As our appetite for mobile data increases, mobile providers in Europe have been putting pressure on regulators to consider spectrum re-allocation in a number of frequencies, including 700 Mhz, sub 700 Mhz (470-694 Mhz), 1427-1518 Mhz (or “L Band”), and in the 3.4-3.6Ghz or (“C band”) frequencies.
There was general consensus from the World Radio Conference 2015 (“WRC”) to support spectrum re-allocation for mobile broadband use in the 700 Mhz range and L Band, and more limited spectrum re-allocation within the C Band.
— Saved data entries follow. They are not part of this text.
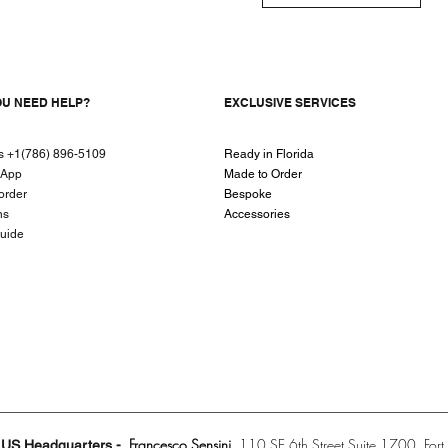
OU NEED HELP?
EXCLUSIVE SERVICES
us +1(786) 896-5109
Ready in Florida
sApp
Made to Order
order
Bespoke
ns
Accessories
guide
Francesco Sensini
110 SE 6th Street Suite 1700
For
US Headquarters -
Following the outcome at WRC, it seems likely that the European Commission’s proposal on spectrum re-allocation anticipated for later in January 2016, will support the general use of 700 Mhz bandwidth for mobile broadband, and further spectrum re-allocation initiatives in the L Band and C Bands. Spectrum in the 700 Mhz bandwidth is widely seen as being particularly suitable to support broadband in rural areas, and is already being used by certain mobile broadband providers in the UK for that purpose today.
However, despite lobbying from the GSMA Group, which represents a number of leading mobile operators in the EU, there was insufficient European support at the WRC for re-allocation of the sub 700 UHF band (typically 470-694 Mhz). A number of European countries opted for these frequencies to be retained for terrestrial television use and not subject to spectrum re-allocation for broadband use.
This will put Europe at a disadvantage vis-à-vis the USA, and a number of Arab and African countries, which have decided that this sub 700 frequency can be used by mobile operators.
Use of more of the C Band (in particular 3.6-3.8Ghz bandwidth) remained contentious for countries across Africa, which use this band for satellite navigation.
The next WRC is not until 2023. Watch this space. As our hunger for high speed data and all things mobile become ever more voracious, there is likely to be a need for greater use of the spectrum re-allocation tool in the coming years. If Europe holds back, it is its economies which will suffer.